The AD requires airlines, or an aircraft manufacturer acting on their behalf, to fully test in-service seats to ensure they meet requirements. The FAA notes airlines may be unable to cooperate with each other as each airline’s fabric covering may be unique and require its own testing.


The industry is divided on the FAA’s strict, zero-tolerance if you like, approach to the AD. Parties made requests including for the proposed rule be removed (no); the FAA and its European counterpart, EASA, to harmonize their guidelines (no, EASA has a 10-year limiting requirement); certain seat models to be excluded (no); and Koito primary evidence computer data considered (no).



Airbus, Boeing, and multiple airlines including V Australia asked for more comment time so new data from Koito and the JCAB could be evaluated. The JACB says the data showed that new seats of an unspecified vintage manufactured in accordance with Koito’s (certified) production drawings displayed after a tear-down inspection no significant differences that could impact testing.

The FAA agreed new-build seats could stand in for in-service seats for the static test but not the dynamic test. Having to remove in-service seats for testing will create “holes” in cabins, a problem Boeing raised as removing a row means tray tables and other amenities are mis-aligned, and in the case of IFE systems and overhead lights, could throw the entire cabin off-kilter due to the systems being daisy-chained.



Air New Zealand, Jetstar, Qantas, and Tiger Airways do not use Koito seats, according to data from Flightglobal’s ACAS database and first published by sister Flightglobal blog Runway Girl. But other regional airlines, including ANA, Cathay Pacific, China Southern, EVA Air, JAL, Malaysia Airlines, Singapore Airlines, and Thai Airways do use Koito seats. You can view the complete list of affected airlines and aircraft here.

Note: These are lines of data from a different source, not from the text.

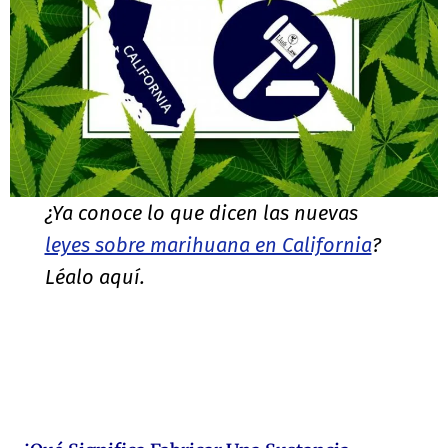
¿Ya conoce lo que dicen las nuevas
leyes sobre marihuana en California
?
Léalo aquí.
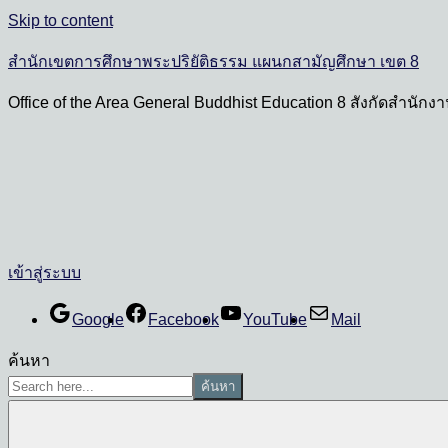
Skip to content
สำนักเขตการศึกษาพระปริยัติธรรม แผนกสามัญศึกษา เขต 8
Office of the Area General Buddhist Education 8 สังกัดสำนั
เข้าสู่ระบบ
Google
Facebook
YouTube
Mail
ค้นหา
ค้นหา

Update: A V Australia spokesman says: “We have reviewed the FAA directive (AD 2011-12-01) and will comply with the directive within the required timeframes.” He notes that “there will be no impact on our normal operations as the directive allows the existing seating system to continue in service while testing is completed” but the carrier has no comment yet on what, if any, impact there will be if testing shows the seats need to be removed.